7. Que a CTL Funai de Tefé, articule junto a CR Funai de Tabatinga a constituição do GT para dar continuidade ao processo de estudo daquelas terras indígenas que iniciaram o processo de demarcação, como também aquelas que solicitaram o pedido de reconhecimento étnico e territorial;

8. Queremos que, de forma imediata, os procedimentos de demarcação das nossas terras sejam iniciados e/ou retomados. Naqueles ainda sem providência, sejam nomeados Grupos Técnicos (GTs) para Identificação e delimitação.
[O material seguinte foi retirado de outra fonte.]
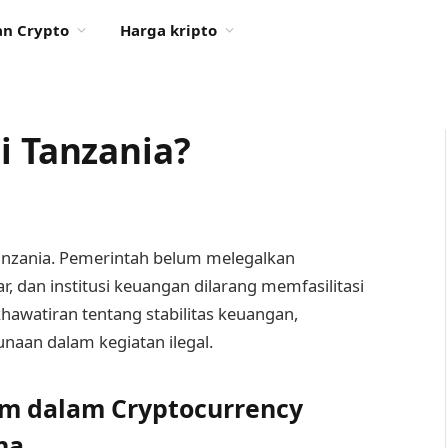
n Crypto
Harga kripto
i Tanzania?
 Tanzania. Pemerintah belum melegalkan
, dan institusi keuangan dilarang memfasilitasi
khawatiran tentang stabilitas keuangan,
aan dalam kegiatan ilegal.
m dalam Cryptocurrency
na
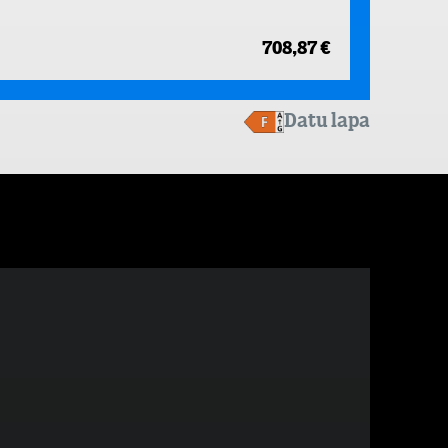
708,87 €
Datu lapa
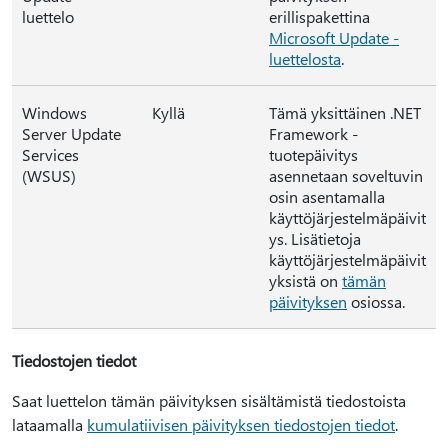
luettelo
erillispakettina
Microsoft Update -
luettelosta
.
Windows
Kyllä
Tämä yksittäinen .NET
Server Update
Framework -
Services
tuotepäivitys
(WSUS)
asennetaan soveltuvin
osin asentamalla
käyttöjärjestelmäpäivit
ys. Lisätietoja
käyttöjärjestelmäpäivit
yksistä on
tämän
päivityksen
osiossa.
Tiedostojen tiedot
Saat luettelon tämän päivityksen sisältämistä tiedostoista
lataamalla
kumulatiivisen päivityksen tiedostojen tiedot
.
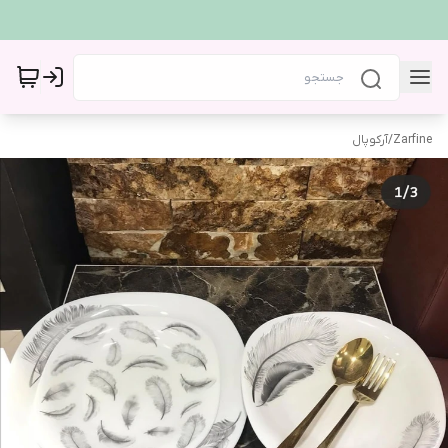
Zarfine
/
آرکوپال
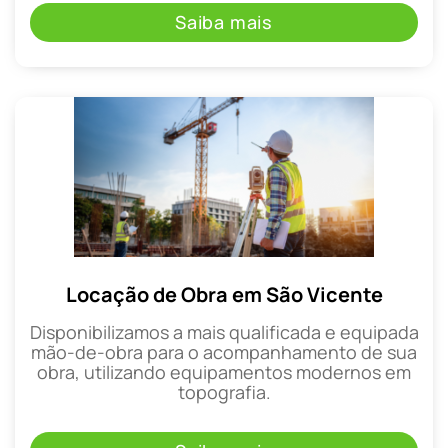
Saiba mais
Locação de Obra em São Vicente
Disponibilizamos a mais qualificada e equipada
mão-de-obra para o acompanhamento de sua
obra, utilizando equipamentos modernos em
topografia.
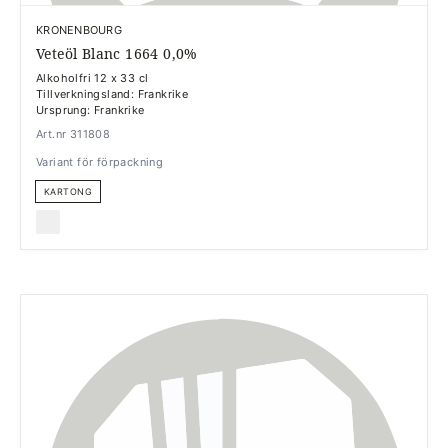
KRONENBOURG
Veteöl Blanc 1664 0,0%
Alkoholfri 12 x 33 cl
Tillverkningsland: Frankrike
Ursprung: Frankrike
Art.nr 311808
Variant för förpackning
KARTONG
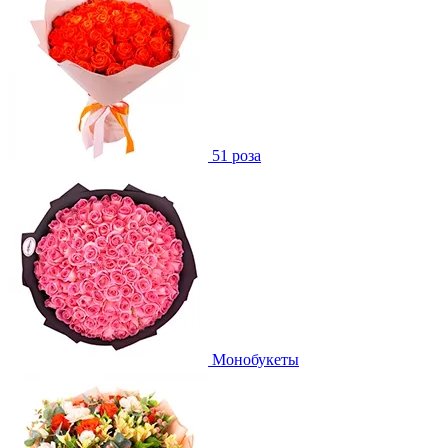
51 роза
Монобукеты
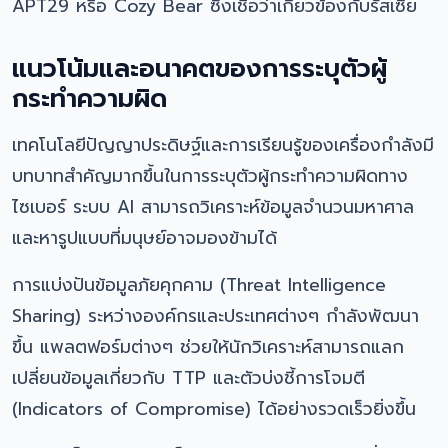
APT29 หรือ Cozy Bear ซึ่งเชื่อว่าเกี่ยวข้องกับรัสเซีย
แนวโน้มและอนาคตของการระบุตัวผู้
กระทำความผิด
เทคโนโลยีปัญญาประดิษฐ์และการเรียนรู้ของเครื่องกำลังมี
บทบาทสำคัญมากขึ้นในการระบุตัวผู้กระทำความผิดทาง
ไซเบอร์ ระบบ AI สามารถวิเคราะห์ข้อมูลจำนวนมหาศาล
และหารูปแบบที่มนุษย์อาจมองข้ามได้
การแบ่งปันข้อมูลภัยคุกคาม (Threat Intelligence
Sharing) ระหว่างองค์กรและประเทศต่างๆ กำลังพัฒนา
ขึ้น แพลตฟอร์มต่างๆ ช่วยให้นักวิเคราะห์สามารถแลก
เปลี่ยนข้อมูลเกี่ยวกับ TTP และตัวบ่งชี้การโจมตี
(Indicators of Compromise) ได้อย่างรวดเร็วยิ่งขึ้น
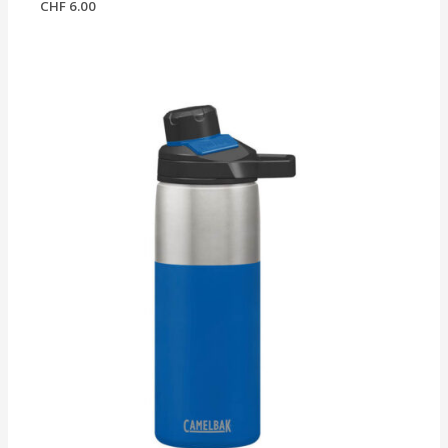
CHF
6.00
No caso dos procedimentos já instaurados, sejam retomados, respeitando os prazos definidos pelo Decreto 1.775/96, levando-se em conta os critérios que priorizam a ordem dos procedimentos de demarcação em relação ao contexto vivido pelas comunidades indígenas.
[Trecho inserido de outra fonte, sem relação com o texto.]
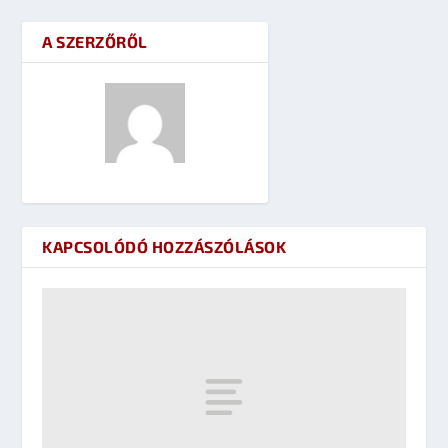
A SZERZŐRŐL
KAPCSOLÓDÓ HOZZÁSZÓLÁSOK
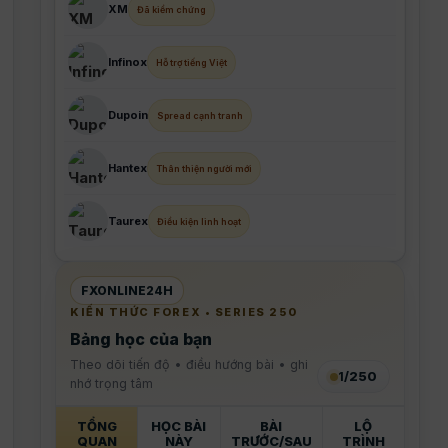
XM
Đã kiểm chứng
【41】Stop Loss là gì? Hướng dẫn cách
đặt Stop Loss trong Forex
Infinox
Hỗ trợ tiếng Việt
【42】Take Profit là gì? Hướng dẫn cách
Dupoin
Spread cạnh tranh
đặt Take Profit trong Forex
Hantex
Thân thiện người mới
【43】Không đặt Stop Loss có hậu quả
gì?
Taurex
Điều kiện linh hoạt
【44】Forex hoạt động 24/5 như thế nào?
FXONLINE24H
【45】Lịch giao dịch Forex theo giờ Việt
KIẾN THỨC FOREX • SERIES 250
Nam
Bảng học của bạn
Theo dõi tiến độ • điều hướng bài • ghi
1
/
250
【46】Phiên Á – Âu – Mỹ trong Forex
nhớ trọng tâm
TỔNG
HỌC BÀI
BÀI
LỘ
【47】Giờ giao thoa các phiên giao dịch
QUAN
NÀY
TRƯỚC/SAU
TRÌNH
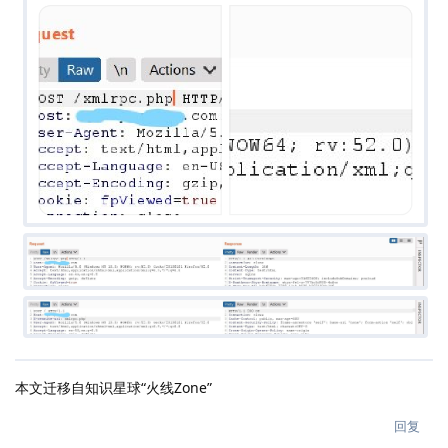
本文迁移自知识星球“火线Zone”
回复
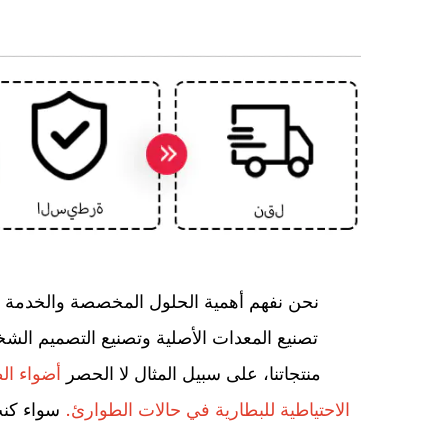
تصنيع المعدات الأصلية وتصنيع التصميم الش
منتجاتنا، على سبيل المثال لا الحصر
أضواء ال
الاحتياطية للبطارية في حالات الطوارئ.
سواء كنت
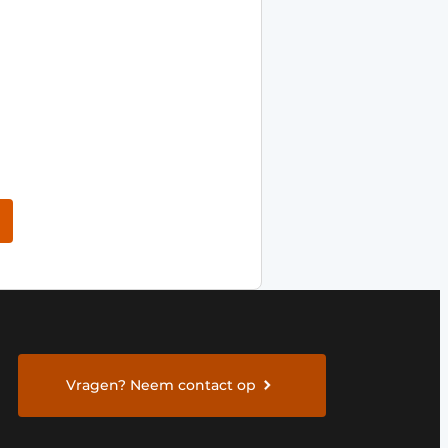
Vragen? Neem contact op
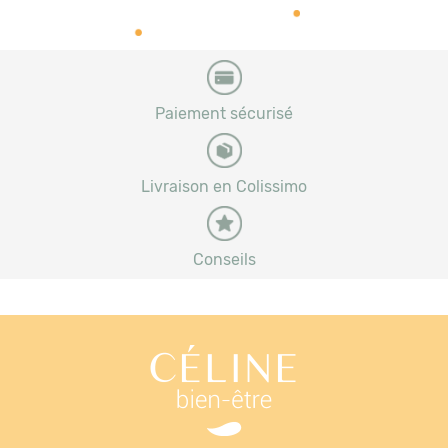
Paiement sécurisé
Livraison en Colissimo
Conseils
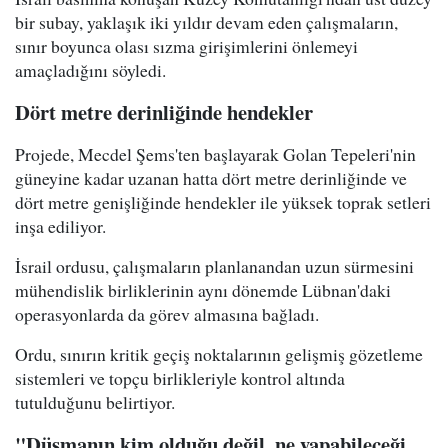
bir subay, yaklaşık iki yıldır devam eden çalışmaların,
sınır boyunca olası sızma girişimlerini önlemeyi
amaçladığını söyledi.
Dört metre derinliğinde hendekler
Projede, Mecdel Şems'ten başlayarak Golan Tepeleri'nin
güneyine kadar uzanan hatta dört metre derinliğinde ve
dört metre genişliğinde hendekler ile yüksek toprak setleri
inşa ediliyor.
İsrail ordusu, çalışmaların planlanandan uzun sürmesini
mühendislik birliklerinin aynı dönemde Lübnan'daki
operasyonlarda da görev almasına bağladı.
Ordu, sınırın kritik geçiş noktalarının gelişmiş gözetleme
sistemleri ve topçu birlikleriyle kontrol altında
tutulduğunu belirtiyor.
"Düşmanın kim olduğu değil, ne yapabileceği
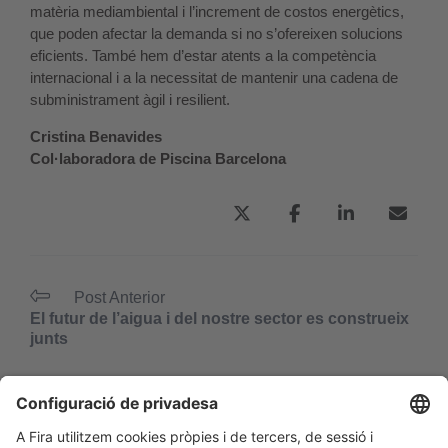
matèria mediambiental i l’increment de costos energètics,
que poden afectar la demanda si no s’ofereixen solucions
eficients. També hem d’estar atents a la competència
internacional i a la necessitat de mantenir una cadena de
subministrament àgil i resilient.
Cristina Benavides
Col·laboradora de Piscina Barcelona
Post Anterior
El futur de l’aigua i del nostre sector es construeix
junts
Següent Post
“El sector de la piscina ha entrat en l’era de
l’automatització real i l’eficiència mesurable”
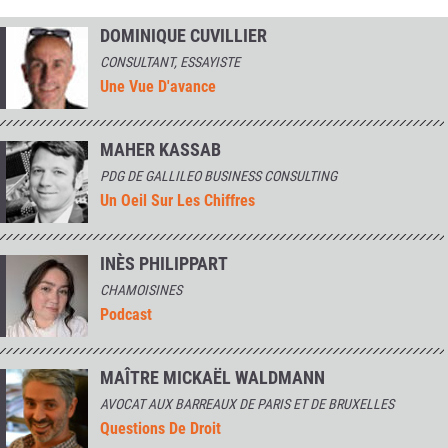
DOMINIQUE CUVILLIER
CONSULTANT, ESSAYISTE
Une Vue D'avance
MAHER KASSAB
PDG DE GALLILEO BUSINESS CONSULTING
Un Oeil Sur Les Chiffres
INÈS PHILIPPART
CHAMOISINES
Podcast
MAÎTRE MICKAËL WALDMANN
AVOCAT AUX BARREAUX DE PARIS ET DE BRUXELLES
Questions De Droit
9. Exigimos medidas urgentes em relação à fiscalização de nossos territórios, para a desintrusão dos invasores e a consequente responsabilização destes por eventuais danos socioambientais.
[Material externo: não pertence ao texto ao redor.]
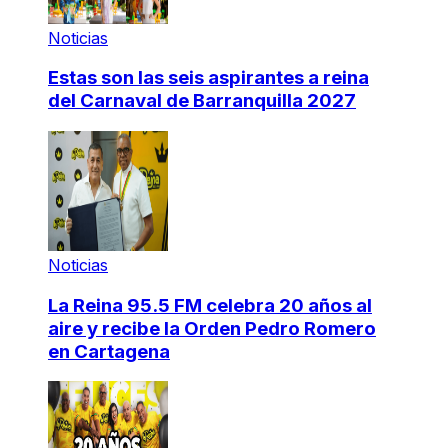
Noticias
Estas son las seis aspirantes a reina
del Carnaval de Barranquilla 2027
Noticias
La Reina 95.5 FM celebra 20 años al
aire y recibe la Orden Pedro Romero
en Cartagena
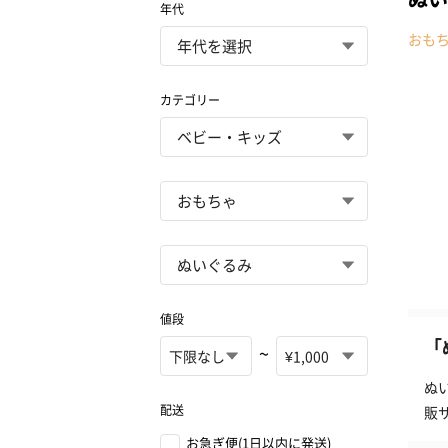
年代
おも
カテゴリー
値段
「
~
ぬ
配送
販
お急ぎ便(1日以内に発送)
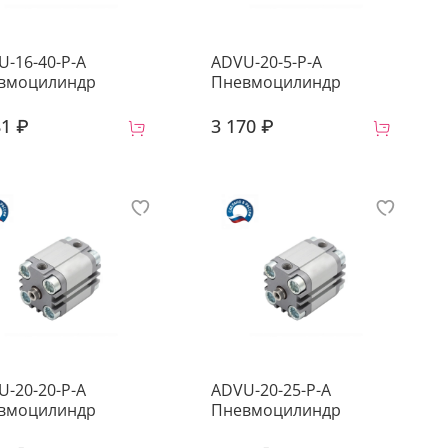
U-16-40-P-A
ADVU-20-5-P-A
вмоцилиндр
Пневмоцилиндр
81 ₽
3 170 ₽
U-20-20-P-A
ADVU-20-25-P-A
вмоцилиндр
Пневмоцилиндр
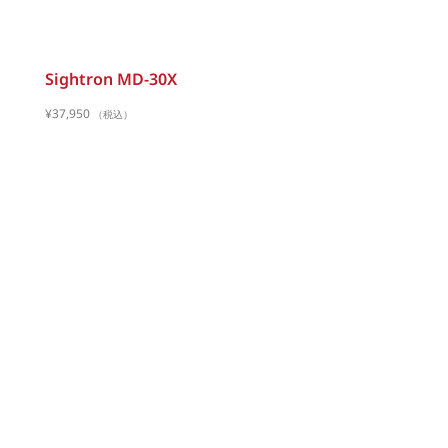
Sightron MD-30X
¥
37,950
（税込）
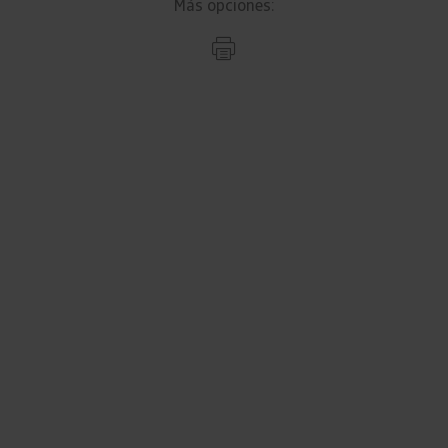
Más opciones:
10. Denunciamos a invasão de nossas terras por caçadores, coletores (açaizeiros e castanheiros), barcos pesqueiros e madeireiros, que argumentam que a área invadida não é terra indígena por não possui placas identificando a mesma.

EDUCAÇÃO

1. Exigimos a conclusão da construção da escola indígena da aldeia Porto Praia de Baixo;

2. Que a Coordenação de Educação Escolar Indígena de Tefé em parceria com os professores indígenas, elaborem um projeto para a FORMAÇÃO DOS PROFESSORES INDÍGENAS BILÍNGUE;

3. Elaboração do calendário especifico e diferenciado das escolas indígenas do município de Tefé;

4. Contratação de professores indígenas para atender as demandas nas salas de aulas das escolas indígenas de Tefé;

5. Dá continuidade na Construção do Projeto Politico Pedagógico (PPP) das escolas indígenas de Tefé;

6. Construção de escolas naquelas aldeias onde ainda não possuem, levando em consideração a demanda do povo;

SAÚDE

1. Que as reuniões do Conselho Local de Saúde Indígena – Polo Base da Barreira da Missão seja respeitada;

2. Que as politicas partidária não interfira nos trabalhos do Conselho Local de Saúde Indígena;

3. Que o regimento interno do CLSI Polo Base Barreira da Missão seja reorganizado/reestruturado com o apoio do CONDISI e das lideranças indígenas;

4. Que a equipe Itinerante cumpra corretamente o calendário de viagem e atenda a demanda daquelas aldeias ao qual é de sua responsabilidade;

5. Que a equipe Itinerante esteja com sua equipe multidisciplinar completa (médico e dentista), para atender as demandas das aldeias quando em suas viagens;

6. Que sejam realizadas formação e/ou capacitação para os Agentes Indígenas de Saúde – AIS;

7. Que o tema sobre droga e alcoolismo continue sendo trabalhado pela equipe de saúde, em parceria com as lideranças indígenas das aldeias;

8. Que as lideranças indígenas participem das reuniões do CLSI Polo Base Barreira da Missão;

9. Que as lideranças indígenas motivem e apoiem seus conselheiros locais de saúde indígena;

10. Que o CONDISI – MRSA apoie as reuniões e atenda as demandas encaminhadas pelo CLSI e pelas lideranças das aldeias do município de Tefé;

11. Parceria do CLSI Polo Base Barreira da Missão com a equipe da Coordenação de Educação Escola Indígena de Tefé nas viagens de articulações;

Nesse sentido, manifestamos que nossos direitos devem ser respeitados e que buscaremos forças e nos manteremos apostos para reivindicar a efetivação desses direitos legais, garantidos na Constituição Federal de 1988. Por fim, pedimos que nossas demandas sejam atendidas.